To determine if the current body of evidence describes specific threshold values of concern for modifiable societal-level risk factors for pediatric hearing loss, with the overarching goal of providing actionable guidance for the prevention and screening of audiological deficits in children.

Data Sources

Three related systematic reviews were performed. Computerized PubMed, Embase, and Cochrane Library searches were performed from inception through October 2013 and were supplemented with manual searches.

Review Methods

Inclusion/exclusion criteria were designed to determine specific threshold values of societal-level risk factors on hearing loss in the pediatric population. Searches and data extraction were performed by independent reviewers.

Results

There were 20 criterion-meeting studies with 29,128 participants. Infants less than 2 standard deviations below standardized weight, length, or body mass index were at increased risk. Specific nutritional deficiencies related to iodine and thiamine may also increase risk, although data are limited and threshold values of concern have not been quantified. Blood lead levels above 10 µg/dL were significantly associated with pediatric sensorineural loss, and mixed findings were noted for other heavy metals.

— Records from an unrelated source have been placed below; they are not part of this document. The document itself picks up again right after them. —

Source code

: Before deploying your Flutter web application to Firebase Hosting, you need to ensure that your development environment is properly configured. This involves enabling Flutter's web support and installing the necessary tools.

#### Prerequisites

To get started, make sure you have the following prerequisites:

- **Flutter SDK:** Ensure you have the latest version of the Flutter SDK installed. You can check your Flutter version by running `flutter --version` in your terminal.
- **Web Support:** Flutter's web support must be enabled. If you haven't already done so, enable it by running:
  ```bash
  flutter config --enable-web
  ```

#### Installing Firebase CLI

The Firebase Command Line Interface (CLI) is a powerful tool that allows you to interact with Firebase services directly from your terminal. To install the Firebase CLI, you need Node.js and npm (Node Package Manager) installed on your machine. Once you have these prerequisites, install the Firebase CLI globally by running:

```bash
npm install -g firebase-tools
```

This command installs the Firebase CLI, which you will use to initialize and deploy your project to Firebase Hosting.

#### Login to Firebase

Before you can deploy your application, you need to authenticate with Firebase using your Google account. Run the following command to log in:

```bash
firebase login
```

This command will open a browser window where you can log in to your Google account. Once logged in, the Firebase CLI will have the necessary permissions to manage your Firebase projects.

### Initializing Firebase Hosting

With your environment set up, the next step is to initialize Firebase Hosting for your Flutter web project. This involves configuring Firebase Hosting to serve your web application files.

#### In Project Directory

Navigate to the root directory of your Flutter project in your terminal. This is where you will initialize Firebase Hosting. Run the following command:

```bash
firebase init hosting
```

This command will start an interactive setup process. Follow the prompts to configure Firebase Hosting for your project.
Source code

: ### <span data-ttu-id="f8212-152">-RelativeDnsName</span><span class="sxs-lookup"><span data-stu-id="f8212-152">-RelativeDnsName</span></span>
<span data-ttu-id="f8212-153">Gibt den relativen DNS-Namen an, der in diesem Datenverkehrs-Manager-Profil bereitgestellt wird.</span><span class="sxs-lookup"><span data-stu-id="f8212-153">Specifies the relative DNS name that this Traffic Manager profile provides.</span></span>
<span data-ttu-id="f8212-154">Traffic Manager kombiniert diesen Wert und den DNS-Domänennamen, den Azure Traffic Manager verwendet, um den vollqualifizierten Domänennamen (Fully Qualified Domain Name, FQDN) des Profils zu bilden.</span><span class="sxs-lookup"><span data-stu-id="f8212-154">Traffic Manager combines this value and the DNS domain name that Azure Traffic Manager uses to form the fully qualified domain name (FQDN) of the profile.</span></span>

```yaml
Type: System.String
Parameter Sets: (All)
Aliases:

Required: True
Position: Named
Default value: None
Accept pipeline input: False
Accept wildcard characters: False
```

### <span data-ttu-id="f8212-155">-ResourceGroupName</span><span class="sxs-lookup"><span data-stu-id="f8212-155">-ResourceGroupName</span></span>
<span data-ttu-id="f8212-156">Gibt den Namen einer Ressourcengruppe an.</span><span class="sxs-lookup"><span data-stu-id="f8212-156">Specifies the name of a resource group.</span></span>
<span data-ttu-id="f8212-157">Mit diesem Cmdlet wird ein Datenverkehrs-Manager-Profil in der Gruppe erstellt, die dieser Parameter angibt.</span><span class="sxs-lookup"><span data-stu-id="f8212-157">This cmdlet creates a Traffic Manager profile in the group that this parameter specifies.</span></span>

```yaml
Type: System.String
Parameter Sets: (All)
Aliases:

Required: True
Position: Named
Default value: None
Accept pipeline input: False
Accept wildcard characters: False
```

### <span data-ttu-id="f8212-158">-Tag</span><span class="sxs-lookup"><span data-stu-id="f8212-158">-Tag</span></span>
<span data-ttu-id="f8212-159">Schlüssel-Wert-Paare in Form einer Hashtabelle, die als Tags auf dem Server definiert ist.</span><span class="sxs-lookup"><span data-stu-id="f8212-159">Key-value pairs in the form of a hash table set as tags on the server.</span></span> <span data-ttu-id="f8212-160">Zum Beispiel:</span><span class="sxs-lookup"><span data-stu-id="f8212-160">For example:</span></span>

Hearing loss was also more prevalent among children of socioeconomically disadvantaged families, as measured by a poverty income ratio less than 0.3 to 1, higher deprivation category status, and head of household employment as a manual laborer.

Conclusions

Increasing our understanding of specific thresholds of risk associated with causative factors forms the foundation for preventive and targeted screening programs as well as future research endeavors.